"Trackers keeping an eye on ransomware leak sites logged more than 8,000 claimed victims worldwide in 2025, a rise of more than 50 percent compared to 2023. The counts come from outfits watching dark web shaming pages such as Ransomware.live and RansomLook.io, so they only include cases where crooks decided to post receipts. Plenty of victims, Emsisoft says, will have paid up, recovered, or kept quiet without ever appearing on a leak site."
"Emsisoft's numbers also suggest there are more gangs in the game than there were a couple of years ago, with the count of active ransomware crews climbing from a few dozen in 2023 to well into three figures by the end of 2025. Instead of a handful of mega-brands dominating, the scene now looks messier, with lots of smaller outfits popping up, disappearing, and reappearing under new names as affiliates drift between operations."

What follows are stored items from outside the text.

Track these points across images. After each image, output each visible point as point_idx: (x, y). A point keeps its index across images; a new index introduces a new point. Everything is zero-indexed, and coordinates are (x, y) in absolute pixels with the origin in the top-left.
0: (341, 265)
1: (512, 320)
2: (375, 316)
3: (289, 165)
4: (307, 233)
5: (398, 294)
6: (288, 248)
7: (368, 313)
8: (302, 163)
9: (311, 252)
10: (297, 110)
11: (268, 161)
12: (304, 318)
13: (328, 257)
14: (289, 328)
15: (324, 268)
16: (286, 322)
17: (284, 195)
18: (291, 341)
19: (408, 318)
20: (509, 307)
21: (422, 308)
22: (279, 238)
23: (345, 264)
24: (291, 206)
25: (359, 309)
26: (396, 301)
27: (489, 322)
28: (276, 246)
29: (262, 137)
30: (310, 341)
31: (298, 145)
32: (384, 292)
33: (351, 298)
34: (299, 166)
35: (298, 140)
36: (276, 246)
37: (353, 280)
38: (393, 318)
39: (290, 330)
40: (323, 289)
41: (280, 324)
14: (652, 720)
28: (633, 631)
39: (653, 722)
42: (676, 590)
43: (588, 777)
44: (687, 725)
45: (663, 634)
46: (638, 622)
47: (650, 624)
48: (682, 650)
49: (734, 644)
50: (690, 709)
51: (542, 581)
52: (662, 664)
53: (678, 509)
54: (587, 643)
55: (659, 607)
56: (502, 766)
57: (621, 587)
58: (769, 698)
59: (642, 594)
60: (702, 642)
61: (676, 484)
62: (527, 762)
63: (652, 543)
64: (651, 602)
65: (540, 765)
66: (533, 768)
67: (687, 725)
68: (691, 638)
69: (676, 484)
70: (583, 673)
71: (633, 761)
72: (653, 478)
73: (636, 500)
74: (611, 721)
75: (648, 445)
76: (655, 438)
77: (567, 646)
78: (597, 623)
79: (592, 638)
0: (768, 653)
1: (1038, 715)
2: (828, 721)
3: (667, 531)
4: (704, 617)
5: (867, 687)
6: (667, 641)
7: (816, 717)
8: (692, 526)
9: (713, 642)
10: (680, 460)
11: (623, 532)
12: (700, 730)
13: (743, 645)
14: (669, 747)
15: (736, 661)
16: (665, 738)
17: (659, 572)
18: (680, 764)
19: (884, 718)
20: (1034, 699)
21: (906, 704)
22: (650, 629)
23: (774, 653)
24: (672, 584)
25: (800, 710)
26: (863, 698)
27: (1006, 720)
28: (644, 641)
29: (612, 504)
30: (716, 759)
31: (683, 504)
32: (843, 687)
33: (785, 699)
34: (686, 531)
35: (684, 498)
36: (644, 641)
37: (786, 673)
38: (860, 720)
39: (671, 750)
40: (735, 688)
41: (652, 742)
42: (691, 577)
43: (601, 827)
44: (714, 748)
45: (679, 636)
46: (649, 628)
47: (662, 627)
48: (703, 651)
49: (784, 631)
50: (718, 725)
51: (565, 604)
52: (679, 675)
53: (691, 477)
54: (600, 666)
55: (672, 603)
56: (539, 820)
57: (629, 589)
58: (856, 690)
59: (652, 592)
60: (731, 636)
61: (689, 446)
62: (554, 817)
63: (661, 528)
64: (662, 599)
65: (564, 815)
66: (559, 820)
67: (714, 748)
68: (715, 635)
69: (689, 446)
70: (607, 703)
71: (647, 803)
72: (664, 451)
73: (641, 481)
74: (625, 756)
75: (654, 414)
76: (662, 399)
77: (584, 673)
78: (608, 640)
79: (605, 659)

Ransomware attacks rose in 2025, with leak-site claims exceeding 8,000 victims worldwide — over a 50 percent increase since 2023. Leak-site counts come from dark-web shaming pages and capture only incidents where attackers publicly posted victims. Many other incidents likely involved payments, successful recovery, or quiet non-disclosure. Active ransomware crews expanded from a few dozen in 2023 to well into three figures by late 2025. The ecosystem shifted from a few dominant brands to many smaller, transient outfits and affiliate-driven operations. Law enforcement takedowns disrupted brands but often failed to eliminate perpetrators, who frequently reemerge under new names.